**Assigned task:** Change "Tournament" to "Event" in the rows starting at the line containing "SATURDAY, 8" and ending at the line containing "18 JANUARY 2025", then give back only those lines with everything else unchanged.

**Excerpted records:**

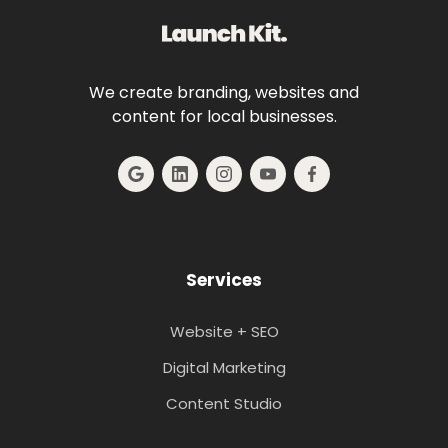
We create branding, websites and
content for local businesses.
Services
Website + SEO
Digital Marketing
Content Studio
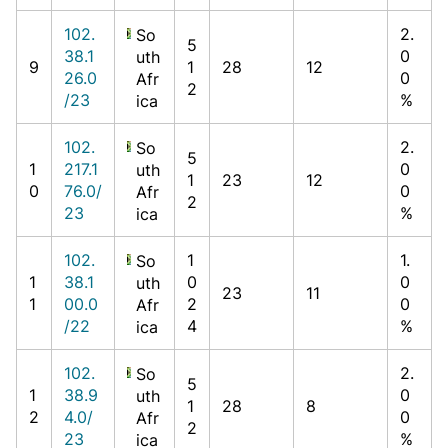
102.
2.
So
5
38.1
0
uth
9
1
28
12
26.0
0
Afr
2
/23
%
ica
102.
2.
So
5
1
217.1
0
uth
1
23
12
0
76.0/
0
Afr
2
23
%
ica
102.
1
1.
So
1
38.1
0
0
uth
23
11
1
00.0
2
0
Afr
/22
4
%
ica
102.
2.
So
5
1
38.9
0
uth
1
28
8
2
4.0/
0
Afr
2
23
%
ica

---

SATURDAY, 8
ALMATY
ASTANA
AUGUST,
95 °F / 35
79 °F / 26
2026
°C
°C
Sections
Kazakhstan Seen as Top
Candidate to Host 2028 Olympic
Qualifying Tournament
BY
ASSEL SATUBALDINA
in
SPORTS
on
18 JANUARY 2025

**Written response:**
SATURDAY, 8
ALMATY
ASTANA
AUGUST,
95 °F / 35
79 °F / 26
2026
°C
°C
Sections
Kazakhstan Seen as Top
Candidate to Host 2028 Olympic
Qualifying Event
BY
ASSEL SATUBALDINA
in
SPORTS
on
18 JANUARY 2025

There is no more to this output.